■ EXCERPTED DATA ■
==*==

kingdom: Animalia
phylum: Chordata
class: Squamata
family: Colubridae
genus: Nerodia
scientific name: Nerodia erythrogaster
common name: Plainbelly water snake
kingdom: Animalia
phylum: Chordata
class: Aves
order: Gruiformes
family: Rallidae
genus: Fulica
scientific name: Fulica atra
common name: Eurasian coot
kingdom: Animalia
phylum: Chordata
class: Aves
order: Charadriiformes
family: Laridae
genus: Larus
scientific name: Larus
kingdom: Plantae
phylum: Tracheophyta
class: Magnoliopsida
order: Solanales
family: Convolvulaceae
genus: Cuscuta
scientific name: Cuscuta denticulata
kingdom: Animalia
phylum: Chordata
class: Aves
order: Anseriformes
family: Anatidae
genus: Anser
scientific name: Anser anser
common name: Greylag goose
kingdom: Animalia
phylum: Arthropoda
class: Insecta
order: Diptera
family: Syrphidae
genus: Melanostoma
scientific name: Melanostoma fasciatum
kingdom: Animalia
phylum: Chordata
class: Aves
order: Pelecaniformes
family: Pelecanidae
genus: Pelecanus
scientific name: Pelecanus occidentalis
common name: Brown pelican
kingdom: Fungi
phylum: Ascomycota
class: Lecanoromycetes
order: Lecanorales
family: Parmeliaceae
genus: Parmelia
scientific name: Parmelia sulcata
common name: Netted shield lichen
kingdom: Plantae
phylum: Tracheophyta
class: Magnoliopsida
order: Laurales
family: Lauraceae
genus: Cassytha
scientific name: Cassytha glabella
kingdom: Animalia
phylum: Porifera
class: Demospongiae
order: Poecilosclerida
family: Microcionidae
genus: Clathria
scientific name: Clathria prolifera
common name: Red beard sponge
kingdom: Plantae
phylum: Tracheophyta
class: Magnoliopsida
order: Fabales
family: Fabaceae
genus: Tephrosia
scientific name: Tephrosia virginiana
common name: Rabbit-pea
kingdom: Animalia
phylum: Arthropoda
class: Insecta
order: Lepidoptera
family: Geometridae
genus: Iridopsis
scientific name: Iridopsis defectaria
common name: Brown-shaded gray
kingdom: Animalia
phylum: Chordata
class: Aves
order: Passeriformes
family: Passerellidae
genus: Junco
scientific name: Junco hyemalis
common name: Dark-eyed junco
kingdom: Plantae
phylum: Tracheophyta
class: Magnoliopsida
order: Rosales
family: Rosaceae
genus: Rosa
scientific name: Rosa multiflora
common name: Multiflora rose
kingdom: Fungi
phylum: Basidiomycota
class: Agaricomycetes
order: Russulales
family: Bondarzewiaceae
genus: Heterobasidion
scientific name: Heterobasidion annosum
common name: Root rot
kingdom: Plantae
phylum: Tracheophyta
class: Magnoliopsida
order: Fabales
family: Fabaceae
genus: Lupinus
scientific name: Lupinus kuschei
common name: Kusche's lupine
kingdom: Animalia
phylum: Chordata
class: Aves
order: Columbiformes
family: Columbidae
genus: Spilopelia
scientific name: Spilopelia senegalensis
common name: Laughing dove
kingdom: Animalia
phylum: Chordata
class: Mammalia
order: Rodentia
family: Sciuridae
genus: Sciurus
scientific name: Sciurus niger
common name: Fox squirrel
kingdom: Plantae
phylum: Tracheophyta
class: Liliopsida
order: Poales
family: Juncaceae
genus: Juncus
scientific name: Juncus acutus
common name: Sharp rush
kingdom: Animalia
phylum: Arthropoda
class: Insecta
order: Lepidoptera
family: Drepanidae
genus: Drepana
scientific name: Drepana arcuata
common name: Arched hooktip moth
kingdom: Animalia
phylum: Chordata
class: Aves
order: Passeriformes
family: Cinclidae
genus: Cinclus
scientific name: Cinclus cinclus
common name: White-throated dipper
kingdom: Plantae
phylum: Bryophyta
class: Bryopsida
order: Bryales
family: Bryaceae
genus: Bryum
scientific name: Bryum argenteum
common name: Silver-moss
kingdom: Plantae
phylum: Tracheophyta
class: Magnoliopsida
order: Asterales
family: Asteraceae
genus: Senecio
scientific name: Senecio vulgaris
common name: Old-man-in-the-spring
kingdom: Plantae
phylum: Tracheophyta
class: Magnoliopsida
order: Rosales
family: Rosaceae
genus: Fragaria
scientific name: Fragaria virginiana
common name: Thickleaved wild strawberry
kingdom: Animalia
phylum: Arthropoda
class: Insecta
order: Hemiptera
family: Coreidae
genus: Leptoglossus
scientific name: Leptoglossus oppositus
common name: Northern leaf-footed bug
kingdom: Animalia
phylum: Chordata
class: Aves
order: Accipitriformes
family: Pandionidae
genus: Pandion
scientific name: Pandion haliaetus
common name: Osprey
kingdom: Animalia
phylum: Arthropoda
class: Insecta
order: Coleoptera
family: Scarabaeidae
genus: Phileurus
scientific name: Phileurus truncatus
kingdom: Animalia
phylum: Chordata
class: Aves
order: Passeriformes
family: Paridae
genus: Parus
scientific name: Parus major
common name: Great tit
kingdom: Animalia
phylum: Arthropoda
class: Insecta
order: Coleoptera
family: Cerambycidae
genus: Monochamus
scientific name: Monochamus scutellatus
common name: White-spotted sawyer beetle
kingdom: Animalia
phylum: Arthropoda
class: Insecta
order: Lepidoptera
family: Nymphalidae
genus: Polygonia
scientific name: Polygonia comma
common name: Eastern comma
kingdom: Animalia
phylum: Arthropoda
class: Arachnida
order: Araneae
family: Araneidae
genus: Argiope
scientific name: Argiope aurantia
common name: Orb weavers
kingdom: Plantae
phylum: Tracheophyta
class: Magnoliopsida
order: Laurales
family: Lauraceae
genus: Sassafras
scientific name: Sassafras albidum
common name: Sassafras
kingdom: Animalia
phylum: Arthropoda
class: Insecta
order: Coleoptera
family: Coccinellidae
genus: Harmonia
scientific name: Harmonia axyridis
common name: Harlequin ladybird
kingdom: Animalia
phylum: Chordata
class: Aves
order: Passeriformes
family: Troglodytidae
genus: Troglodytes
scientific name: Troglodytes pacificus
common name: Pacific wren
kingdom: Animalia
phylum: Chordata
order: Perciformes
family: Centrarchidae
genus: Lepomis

==*==

Reproduce the lines from the one containing "family: Scarabaeidae" through the one containing "scientific name: Monochamus scutellatus", inclusive, with "scientific name" changed to "binomial name" and nothing else altered.

family: Scarabaeidae
genus: Phileurus
binomial name: Phileurus truncatus
kingdom: Animalia
phylum: Chordata
class: Aves
order: Passeriformes
family: Paridae
genus: Parus
binomial name: Parus major
common name: Great tit
kingdom: Animalia
phylum: Arthropoda
class: Insecta
order: Coleoptera
family: Cerambycidae
genus: Monochamus
binomial name: Monochamus scutellatus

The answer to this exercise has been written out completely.